Justice Amy Coney Barrett issued her first majority opinion for the United States Supreme Court on Thursday, ruling that while the Freedom of Information Act (FOIA) allows outside groups to request documents, those documents that are part of the planning process and not final policy are protected.
The case was the first Barrett heard after former President Donald Trump nominated her to replace liberal Justice Ruth Bader Ginsburg.
The 7-to-2 opinion said the U.S. Fish and Wildlife Service and the National Marines Fisheries Service did not have to give the Sierra Club documents of communications with the Environmental Protection Agency (EPA) about shaping power plant policy.
The case, U.S. Fish and Wildlife Service v. Sierra Club, surrounds the Sierra Club filing a FOIA request for “draft biological opinions” in 2013. The opinions focused on threats to endangered species from power plant operations.
“Because the decision makers neither approved the drafts nor sent them to the EPA, they are best described not as draft biological opinions but as drafts of draft biological opinions,” Barrett wrote. “While the drafts may have had the practical effect of provoking EPA to revise its rule, the privilege applies because the Services did not treat the drafts as final.
The remaining conservative judges joined Barrett’s opinion, as did liberal Justice Elena Kagan. Liberal Justices Stephen Breyer and Sonia Sotomayor dissented.
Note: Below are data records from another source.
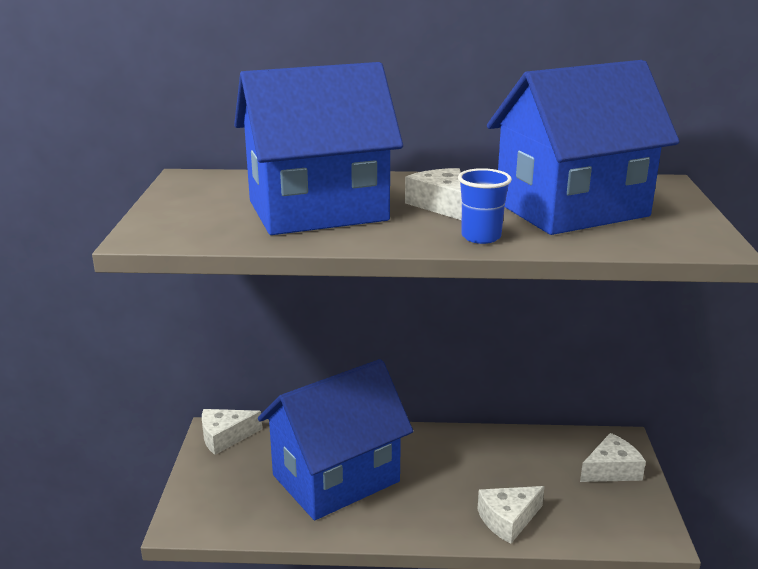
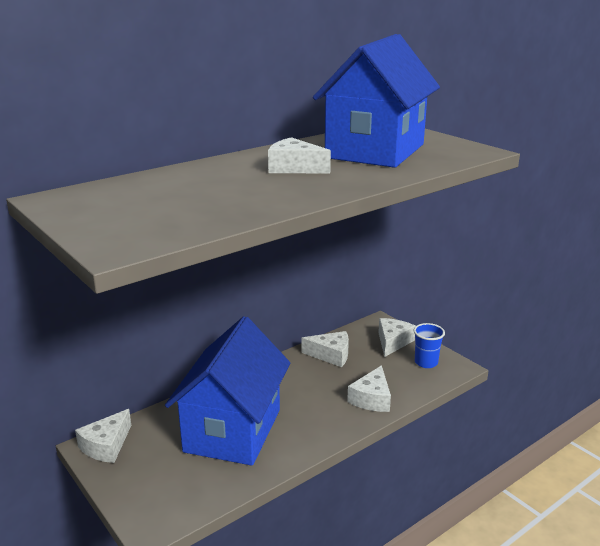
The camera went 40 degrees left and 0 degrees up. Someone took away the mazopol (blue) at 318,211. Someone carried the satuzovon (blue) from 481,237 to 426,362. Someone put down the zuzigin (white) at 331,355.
In his dissent, Breyer wrote it is reasonable to believe that “draft” opinions were documents that played a role in deciding whether the EPA proceeds with a rule.
The High Court remanded the case to the lower court to see if any part of these documents can be segregated from the deliberative part, and thus disclosable under FOIA. But if the documents are confidential that would not make them disclosable.
The case is U.S. Fish and Wildlife Service v. Sierra Club, No. 19–547 in the Supreme Court of the United States.